We worked with LUANAR faculty for two days. Amol showed them how to bring greater attention to their research with basic video skills. I taught them to write and speak simply, concisely and jargon-free, and why they should. We had them write and rewrite their explanations and practice them repeatedly.
They got feedback from our team and from their peers. Some of it was hard. During the practice sessions, I never understood Kamwendo’s research and told him so. His ultimate success was a real victory.
Meanwhile, Flora Nankhuni, who works in Malawi with MSU’s Food Security Group, and her colleague Athur Mabiso, from the International Food Policy Research Institute, exposed some Malawi journalists to agricultural challenges and solutions. Amol and I also met with them early in the week. I explained how to turn a scientific study into a news story and I showed them some Malawi-relevant research produced by a MSU scientist and that is ripe for a news story in Malawi.
The plan was that once both groups received some training, we’d bring the two programs together on the LUANAR campus for an event modeled after the round of tours used by the Society of Environmental Journalists (SEJ) at its annual conferences. I’m a longtime SEJ member and serve on its board. Knight Center-affiliated faculty have led tours and served on panels at that event for many years.
The 31 journalists rotated in small groups between our now-trained researchers. Each faculty member got at least five times to explain their research. The reporters also visited LUANAR research sites, including an experimental dipping station to kill ticks in goats. There are a lot of goats in Malawi — eight million — and the technology might also be used on the country’s growing problem with stray dogs. Other stops included a seed sorting and cleaning operation, one of the World Bank’s aquaculture research stations and a field trial of a drip irrigation system.
And LUANAR faculty and journalists observed a lively panel discussion by university officials and journalists about the challenges of reporting university research to the public.
The week ended with a daylong workshop by Amol and myself with just the journalists. We brainstormed story ideas from the week’s events and discussed interesting issues like whether it is ethical for a journalist to report on an innovation before the idea was patented and therefore vulnerable to theft.
The consensus: if innovators are talking about it, we’re reporting it. A news story is unlikely to contain the details needed for intellectual theft, and it could well inspire someone else to build upon that idea.
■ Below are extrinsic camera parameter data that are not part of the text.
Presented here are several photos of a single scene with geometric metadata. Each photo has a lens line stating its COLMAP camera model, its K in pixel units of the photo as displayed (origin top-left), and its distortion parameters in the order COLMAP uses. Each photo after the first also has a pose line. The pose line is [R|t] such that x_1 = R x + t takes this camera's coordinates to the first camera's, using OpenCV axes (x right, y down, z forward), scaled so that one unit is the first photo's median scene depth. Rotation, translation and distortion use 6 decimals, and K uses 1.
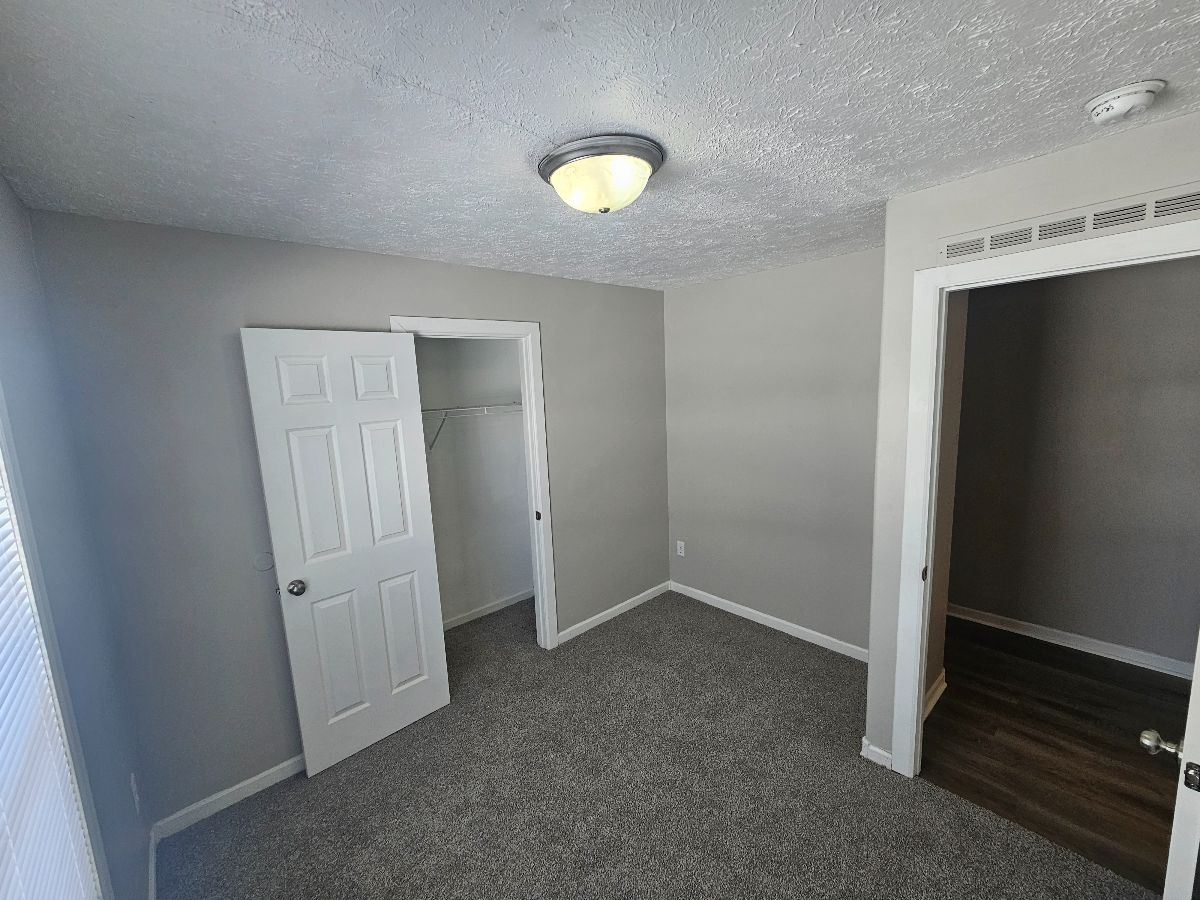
lens RADIAL K [[491.6, 0, 605.7], [0, 491.6, 451.0], [0, 0, 1]] dist [-0.000353, 0.000960]
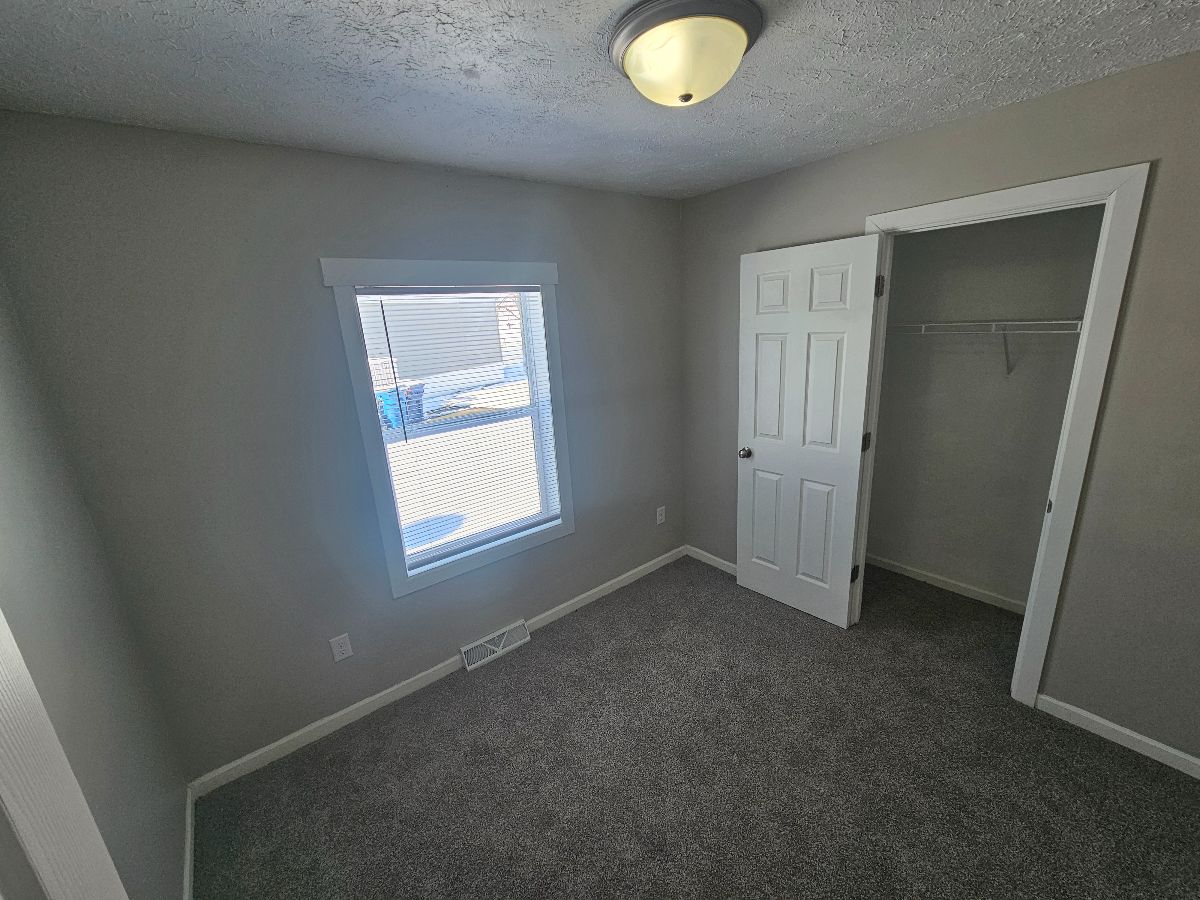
lens RADIAL K [[491.6, 0, 605.2], [0, 491.6, 445.7], [0, 0, 1]] dist [-0.000353, 0.000960]
pose [[-0.054852, 0.305333, -0.950665, 0.579064], [-0.080904, 0.947608, 0.309019, -0.109212], [0.995211, 0.093863, -0.027275, 0.557567]]
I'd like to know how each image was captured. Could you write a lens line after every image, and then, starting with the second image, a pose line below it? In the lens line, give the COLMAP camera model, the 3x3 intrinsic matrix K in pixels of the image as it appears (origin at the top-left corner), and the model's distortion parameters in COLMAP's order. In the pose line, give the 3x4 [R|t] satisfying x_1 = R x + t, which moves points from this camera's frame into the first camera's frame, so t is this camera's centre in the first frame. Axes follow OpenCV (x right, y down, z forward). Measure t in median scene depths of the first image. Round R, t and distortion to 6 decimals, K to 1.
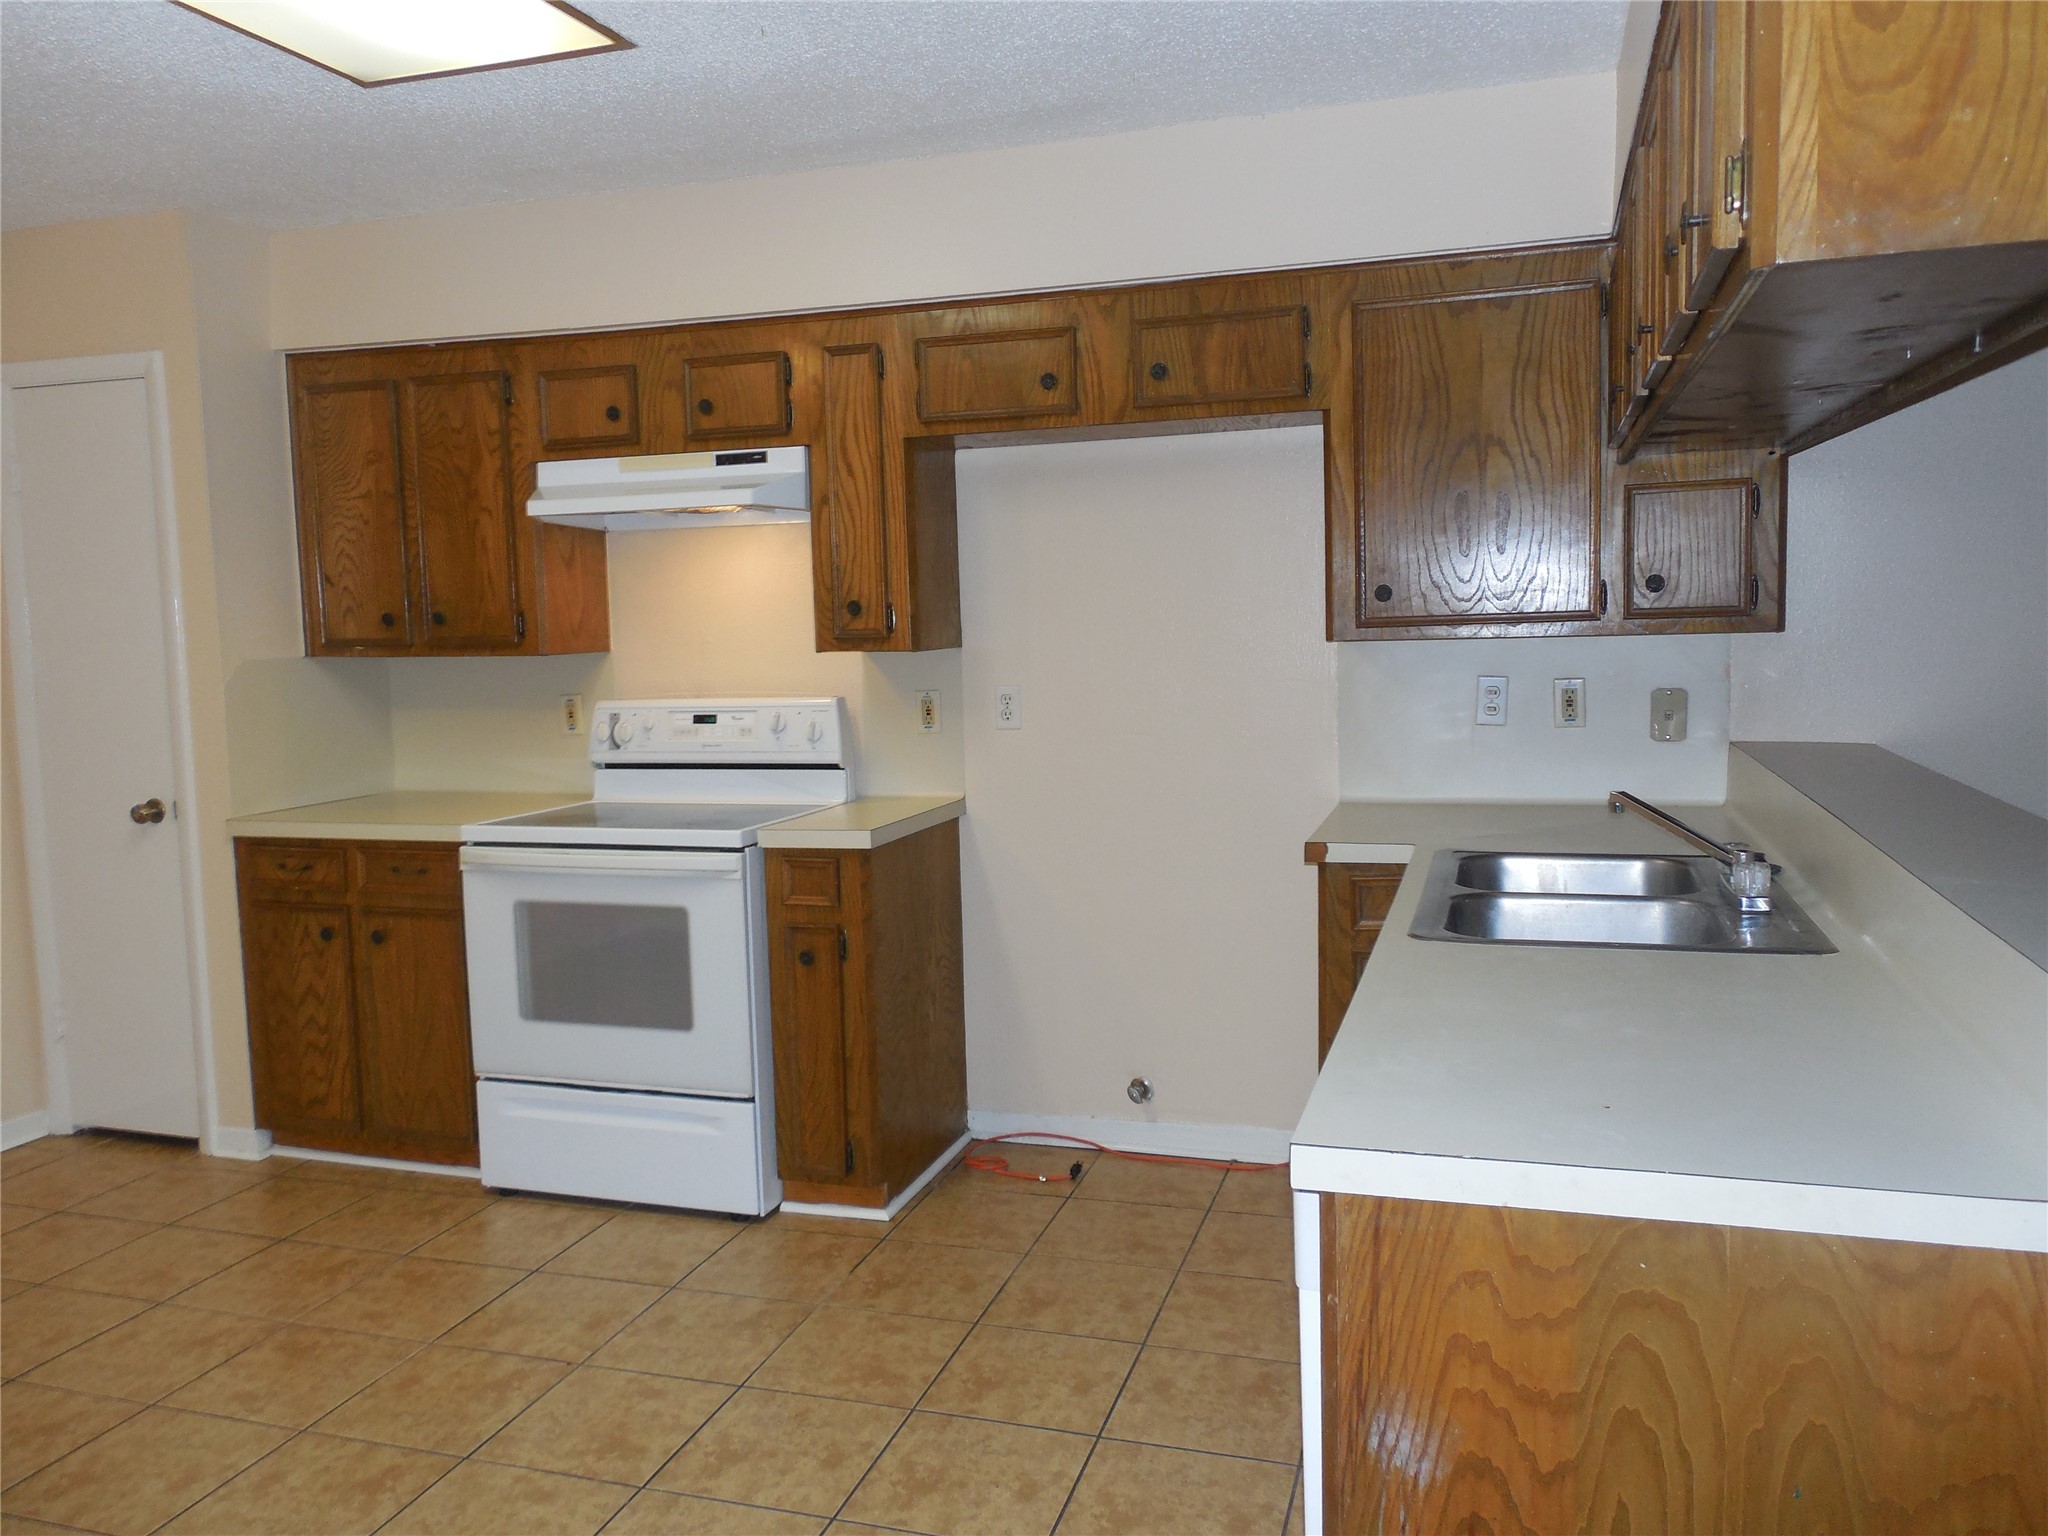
lens RADIAL K [[1541.2, 0, 1026.1], [0, 1541.2, 764.6], [0, 0, 1]] dist [0.004611, -0.007279]
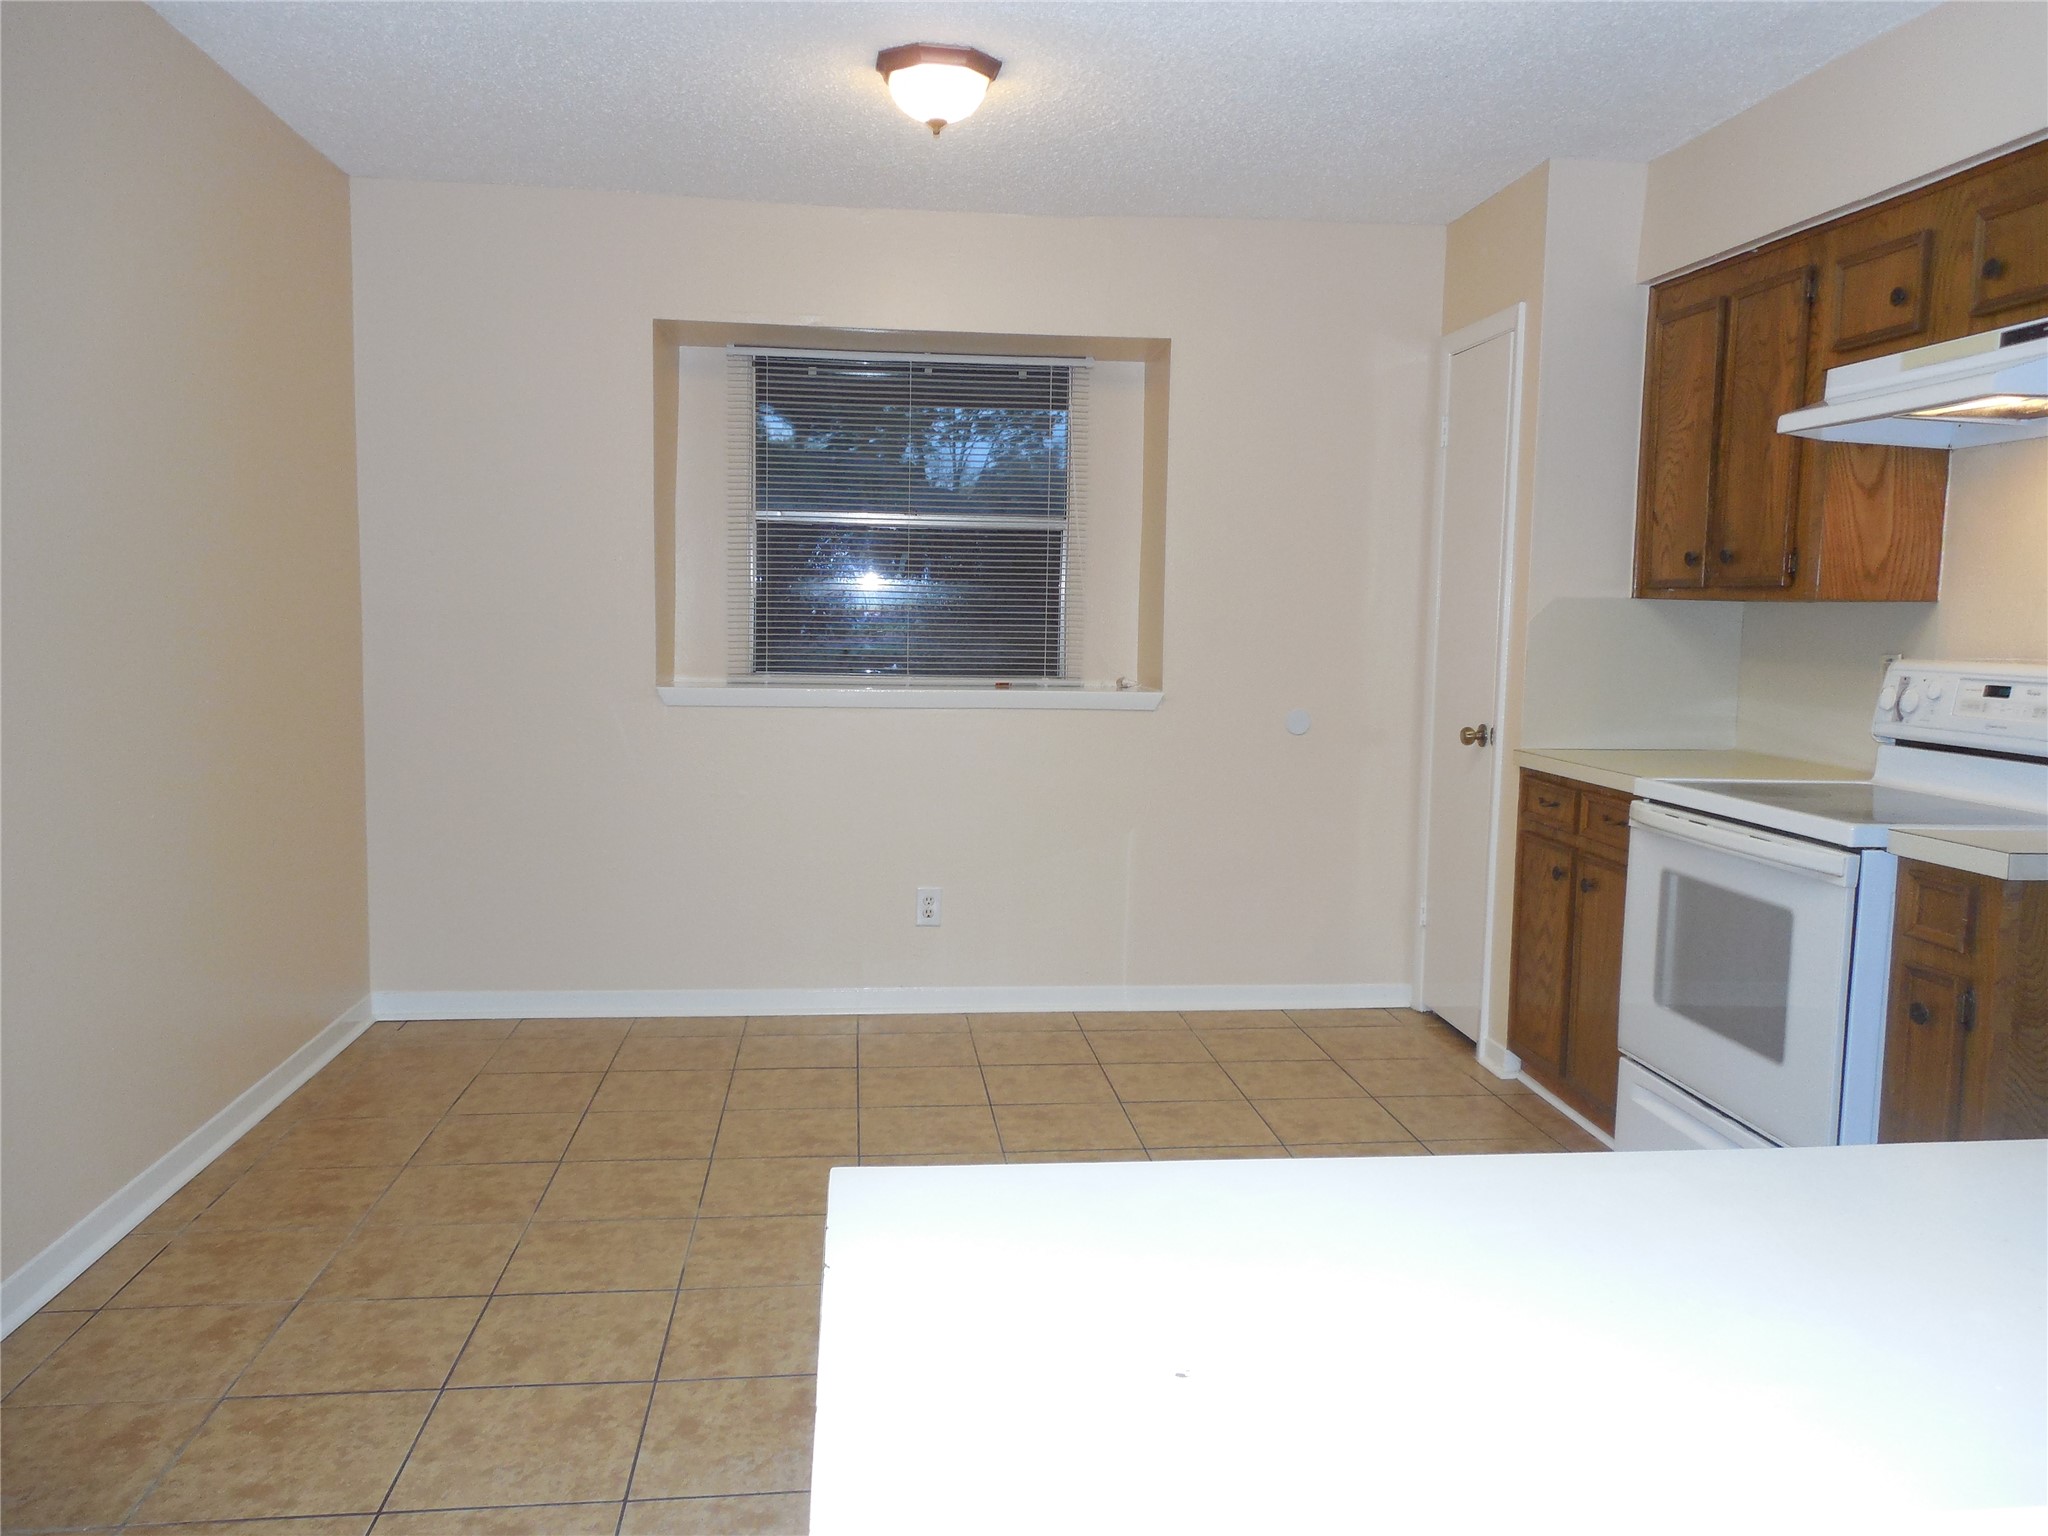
lens RADIAL K [[1541.2, 0, 1026.1], [0, 1541.2, 764.6], [0, 0, 1]] dist [0.004611, -0.007279]
pose [[0.405076, 0.122657, -0.906018, 0.294066], [-0.112067, 0.990149, 0.083942, -0.004332], [0.907389, 0.067532, 0.414832, 0.267946]]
The journalists were thrilled by Amol’s presentation on shooting effective video. The biggest plus was that he could demonstrate how to get great results from minimal equipment.
Me? I edited. A lot.
Quite often, three or four reporters watched over my shoulder as I worked on their colleague’s story. As soon as I finished, another would give me a story and say, “Do that to mine.” It was an experience that in terms of satisfaction surpassed even Kamwendo’s thumbs up to our team.
I asked the journalists to send me links to their work. Some of them are radio journalists, so I hope to get their audio files. We’ll post them on The Food Fix as they allow.
The week that ended just in time for me to move on alone to the next challenge in Rwanda.
And now ahead of me is another challenge with the potato experts in Peru.
Meanwhile, I just heard from a radio reporter in Malawi. She sent me the audio files of three stories for a radio station claiming four million listeners. She said we can use them on The Food Fix.
She adds: “And by the way, would (you) also entertain further stories with a touch of nutrition, agriculture and food security on your news website? Please let me know.”
Score.
David Paulson is the editor of The Food Fix and senior associate director of Michigan State University’s Knight Center for Environmental Journalism and director of the translational scholars program at the Global Center for Food Systems Innovation.